++++ Dataset extract ++++

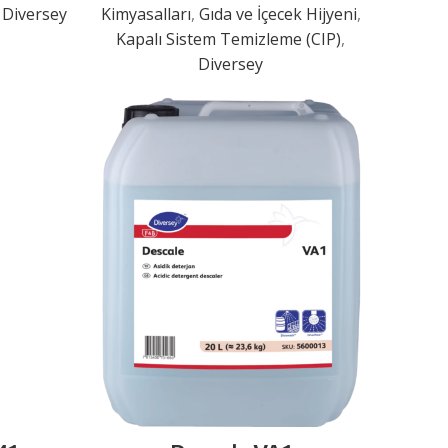
,
Diversey
Kimyasalları
,
Gıda ve İçecek Hijyeni
,
Kapalı Sistem Temizleme (CIP)
,
Diversey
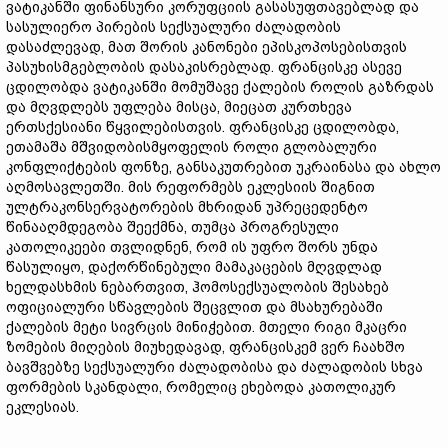
ვატიკანში ფინანსური კორუფციის გასასუფთავებლად და
სასულიერო პირების სექსუალური ძალადობის
დასაძლევად, მათ შორის კანონები ეპისკოპოსებისთვის
პასუხისმგებლობის დასაკისრებლად. ფრანცისკე ასევე
ცდილობდა ვატიკანში მომუშავე ქალების როლის გაზრდას
და მღვდლებს უფლება მისცა, მიეცათ კურთხევა
ერთსქესიანი წყვილებისთვის. ფრანცისკე ცდილობდა,
ეთამაშა მშვიდობისმყოფელის როლი გლობალური
კონფლიქტების ფონზე, განსაკუთრებით უკრაინასა და ახლო
აღმოსავლეთში. მის რეფორმებს ეკლესიის შიგნით
ულტრაკონსერვატორების მხრიდან უპრეცედენტო
წინააღმდეგობა შეექმნა, თუმცა პროგრესული
კათოლიკეები თვლიდნენ, რომ ის უფრო შორს უნდა
წასულიყო, დაქორწინებული მამაკაცების მღვდლად
ხელდასხმის ნებართვით, ჰომოსექსუალობის შესახებ
ოფიციალური სწავლების შეცვლით და მსახურებაში
ქალების მეტი სივრცის მინიჭებით. მთელი რიგი მკაცრი
ზომების მიღების მიუხედავად, ფრანცისკემ ვერ ჩაახშო
ბავშვებზე სექსუალური ძალადობისა და ძალადობის სხვა
ფორმების სკანდალი, რომელიც ეხებოდა კათოლიკურ
ეკლესიას.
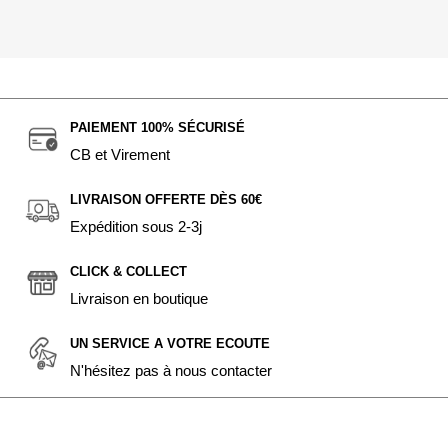
PAIEMENT 100% SÉCURISÉ
CB et Virement
LIVRAISON OFFERTE DÈS 60€
Expédition sous 2-3j
CLICK & COLLECT
Livraison en boutique
UN SERVICE A VOTRE ECOUTE
N'hésitez pas à nous contacter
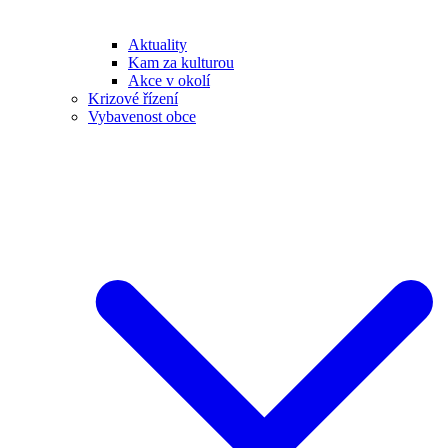
Aktuality
Kam za kulturou
Akce v okolí
Krizové řízení
Vybavenost obce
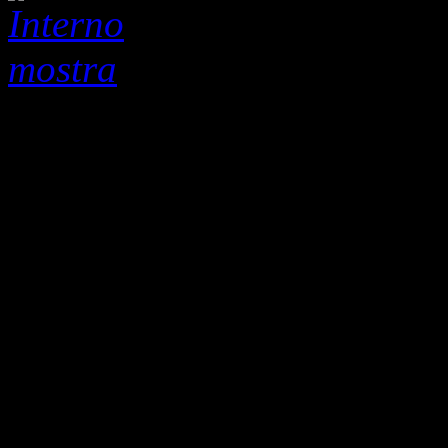
Dentro lo spazio cur
1968-2010, è il titolo della
Verrini, che è stata esposta
Palazzo Foresti a Carpi. L
lavori di forma sferica o ci
costituiscono il tratto distin
Pelloni, intenzionalmente ca
cultura a lui contemporanea
sessanta. I lavori artistici 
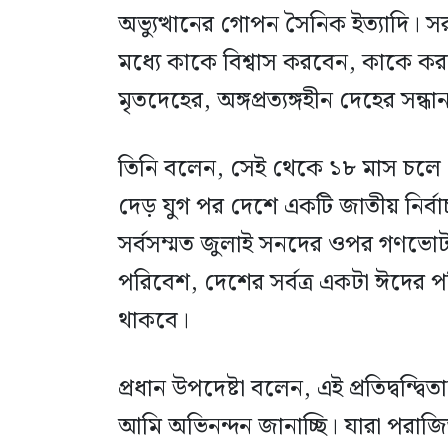
অভ্যুত্থানের গোপন সৈনিক ইত্যাদি। 
মধ্যে কাকে বিশ্বাস করবেন, কাকে ক
মৃতদেহের, অঙ্গপ্রত্যঙ্গহীন দেহের সন্
তিনি বলেন, সেই থেকে ১৮ মাস চলে
দেড় যুগ পর দেশে একটি জাতীয় নির্বা
সর্বসম্মত জুলাই সনদের ওপর গণভোট 
পরিবেশ, দেশের সর্বত্র একটা ঈদের 
থাকবে।
প্রধান উপদেষ্টা বলেন, এই প্রতিদ্বন্দ্
আমি অভিনন্দন জানাচ্ছি। যারা পরাজ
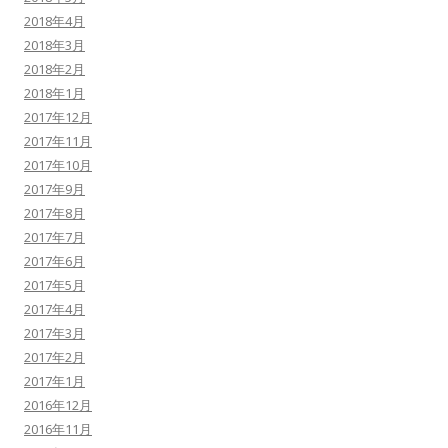
2018年4月
2018年3月
2018年2月
2018年1月
2017年12月
2017年11月
2017年10月
2017年9月
2017年8月
2017年7月
2017年6月
2017年5月
2017年4月
2017年3月
2017年2月
2017年1月
2016年12月
2016年11月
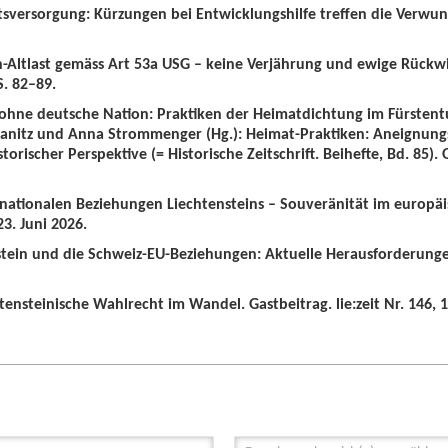
tsversorgung: Kürzungen bei Entwicklungshilfe treffen die Verwun
n-Altlast gemäss Art 53a USG – keine Verjährung und ewige Rückw
S. 82–89.
 ohne deutsche Nation: Praktiken der Heimatdichtung im Fürstent
wanitz und Anna Strommenger (Hg.): Heimat-Praktiken: Aneignung
orischer Perspektive (= Historische Zeitschrift. Beihefte, Bd. 85).
ernationalen Beziehungen Liechtensteins – Souveränität im europä
3. Juni 2026.
nstein und die Schweiz-EU-Beziehungen: Aktuelle Herausforderunge
tensteinische Wahlrecht im Wandel. Gastbeitrag. lie:zeit Nr. 146, 1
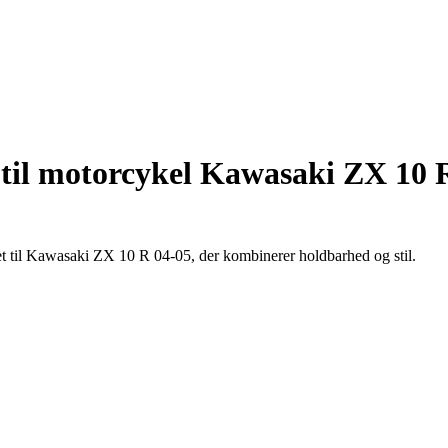
il motorcykel Kawasaki ZX 10 
 til Kawasaki ZX 10 R 04-05, der kombinerer holdbarhed og stil.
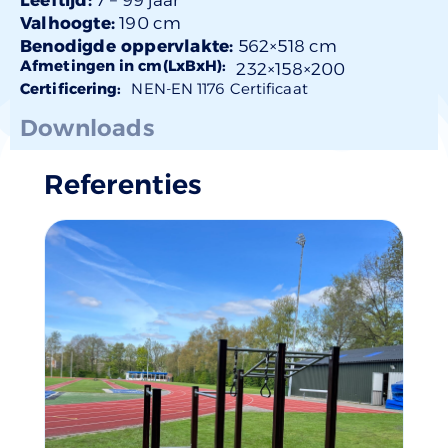
Valhoogte:
190 cm
Benodigde oppervlakte:
562×518 cm
Afmetingen in cm(LxBxH):
232×
158
×200
Certificering:
NEN-EN 1176 Certificaat
Downloads
Referenties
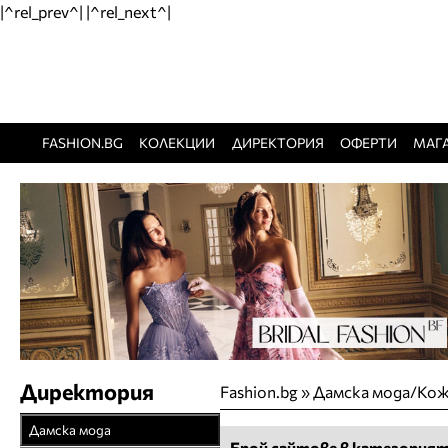
|^rel_prev^| |^rel_next^|
FASHION.BG
КОЛЕКЦИИ
ДИРЕКТОРИЯ
ОФЕРТИ
МАГ
Директория
Fashion.bg
»
Дамска мода/Кож
Дамска мода
Брой сайтове в категорият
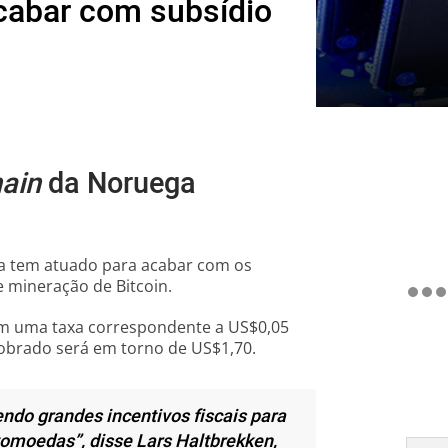
cabar com subsídio
ain
da Noruega
ga tem atuado para acabar com os
e mineração de Bitcoin.
m uma taxa correspondente a US$0,05
 cobrado será em torno de US$1,70.
ndo grandes incentivos fiscais para
ptomoedas”
, disse Lars Haltbrekken,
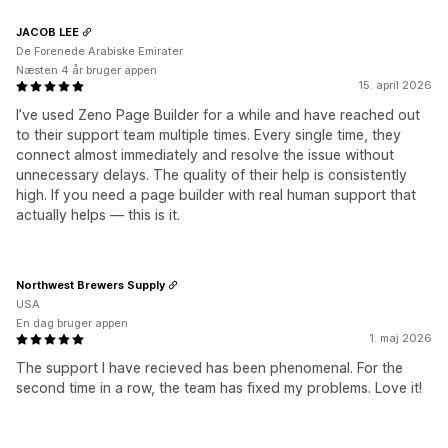
JACOB LEE
De Forenede Arabiske Emirater
Næsten 4 år bruger appen
15. april 2026
I’ve used Zeno Page Builder for a while and have reached out
to their support team multiple times. Every single time, they
connect almost immediately and resolve the issue without
unnecessary delays. The quality of their help is consistently
high. If you need a page builder with real human support that
actually helps — this is it.
Northwest Brewers Supply
USA
En dag bruger appen
1. maj 2026
The support I have recieved has been phenomenal. For the
second time in a row, the team has fixed my problems. Love it!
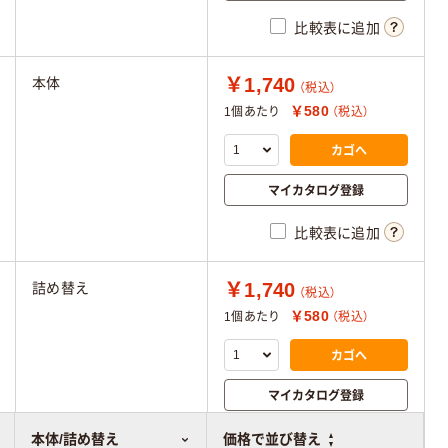
比較表に追加
￥1,740
本体
（税込）
￥580
1個あたり
（税込）
カゴへ
マイカタログ登録
比較表に追加
￥1,740
詰め替え
（税込）
￥580
1個あたり
（税込）
カゴへ
マイカタログ登録
比較表に追加
本体/詰め替え
価格で並び替え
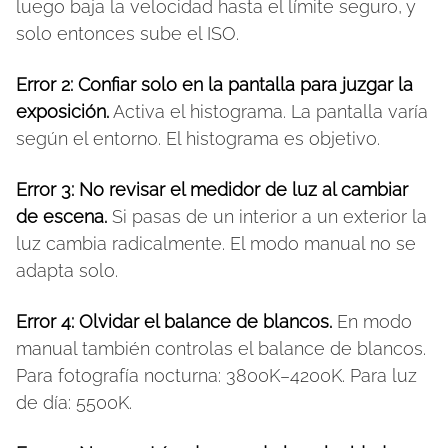
luego baja la velocidad hasta el límite seguro, y
solo entonces sube el ISO.
Error 2: Confiar solo en la pantalla para juzgar la
exposición.
Activa el histograma. La pantalla varía
según el entorno. El histograma es objetivo.
Error 3: No revisar el medidor de luz al cambiar
de escena.
Si pasas de un interior a un exterior la
luz cambia radicalmente. El modo manual no se
adapta solo.
Error 4: Olvidar el balance de blancos.
En modo
manual también controlas el balance de blancos.
Para fotografía nocturna: 3800K–4200K. Para luz
de día: 5500K.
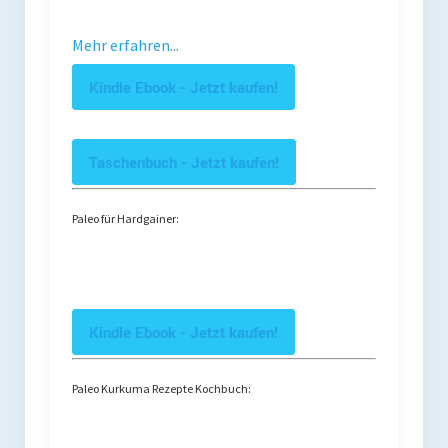
Mehr erfahren...
Kindle Ebook - Jetzt kaufen!
Taschenbuch - Jetzt kaufen!
Paleo für Hardgainer:
Kindle Ebook - Jetzt kaufen!
Paleo Kurkuma Rezepte Kochbuch:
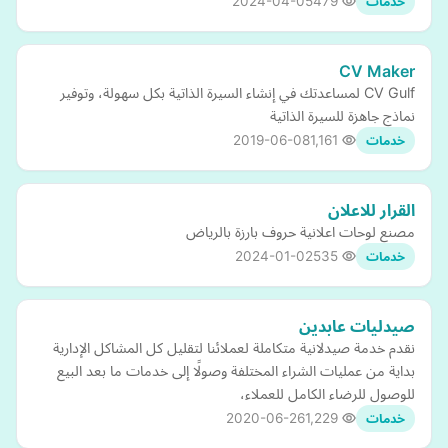
2024-04-05
479
خدمات
CV Maker
CV Gulf لمساعدتك في إنشاء السيرة الذاتية بكل سهولة، وتوفير
نماذج جاهزة للسيرة الذاتية
2019-06-08
1,161
خدمات
القرار للاعلان
مصنع لوحات اعلانية حروف بارزة بالرياض
2024-01-02
535
خدمات
صيدليات عابدين
نقدم خدمة صيدلانية متكاملة لعملائنا لتقليل كل المشاكل الإدارية
بداية من عمليات الشراء المختلفة وصولًا إلى خدمات ما بعد البيع
للوصول للرضاء الكامل للعملاء،
2020-06-26
1,229
خدمات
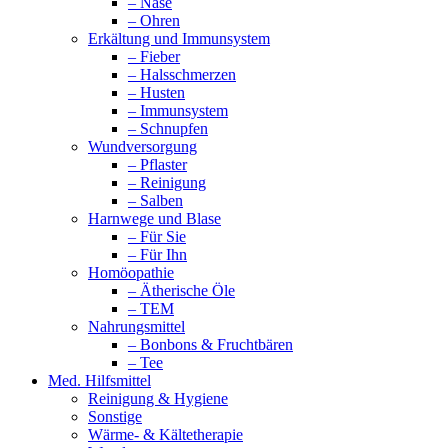
– Nase
– Ohren
Erkältung und Immunsystem
– Fieber
– Halsschmerzen
– Husten
– Immunsystem
– Schnupfen
Wundversorgung
– Pflaster
– Reinigung
– Salben
Harnwege und Blase
– Für Sie
– Für Ihn
Homöopathie
– Ätherische Öle
– TEM
Nahrungsmittel
– Bonbons & Fruchtbären
– Tee
Med. Hilfsmittel
Reinigung & Hygiene
Sonstige
Wärme- & Kältetherapie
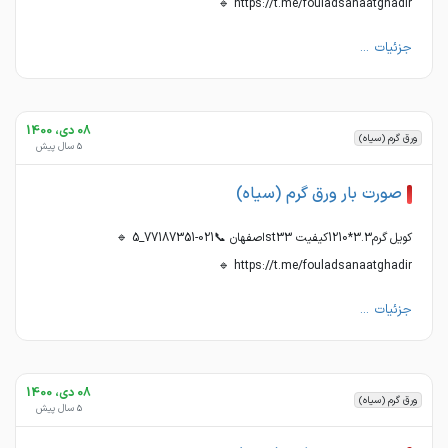
https://t.me/fouladsanaatghadir 🔹
جزئیات ...
08 دی، 1400
ورق گرم (سیاه)
5 سال پیش
صورت بار ورق گرم (سیاه)
کویل گرم3.3*1210کیفیت st33اصفهان 📞021-77187351_5 🔹
https://t.me/fouladsanaatghadir 🔹
جزئیات ...
08 دی، 1400
ورق گرم (سیاه)
5 سال پیش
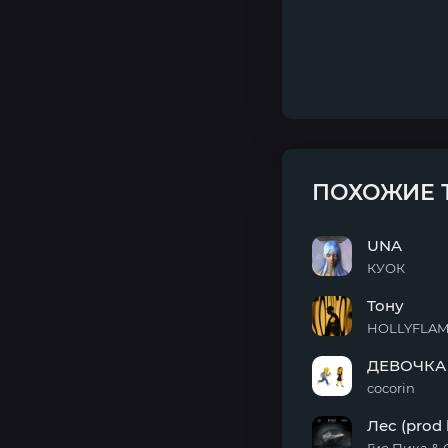
ПОХОЖИЕ 
UNA
КУОК
UNA
Тону
HOLLYFLA
Тону
ДЕВОЧКА
cocorin
ДЕВОЧКА
Лес (prod
НА
МИЛЛИОН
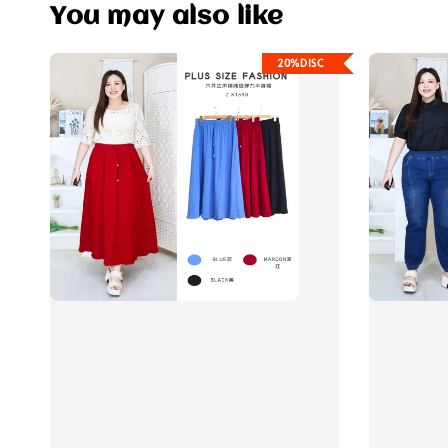
You may also like
20%DISC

++++

→ **Aim of the exercise**:
Pictures excluded, repeat the material above from its first line through the line containing "ულტრაკონსერვატორების მხრიდან უპრეცედენტო", both included.

→ **Response area**:
,
Diversey
Kimyasalları
,
Gıda ve İçecek Hijyeni
,
Kapalı Sistem Temizleme (CIP)
,
Diversey
ვატიკანში ფინანსური კორუფციის გასასუფთავებლად და
სასულიერო პირების სექსუალური ძალადობის
დასაძლევად, მათ შორის კანონები ეპისკოპოსებისთვის
პასუხისმგებლობის დასაკისრებლად. ფრანცისკე ასევე
ცდილობდა ვატიკანში მომუშავე ქალების როლის გაზრდას
და მღვდლებს უფლება მისცა, მიეცათ კურთხევა
ერთსქესიანი წყვილებისთვის. ფრანცისკე ცდილობდა,
ეთამაშა მშვიდობისმყოფელის როლი გლობალური
კონფლიქტების ფონზე, განსაკუთრებით უკრაინასა და ახლო
აღმოსავლეთში. მის რეფორმებს ეკლესიის შიგნით
ულტრაკონსერვატორების მხრიდან უპრეცედენტო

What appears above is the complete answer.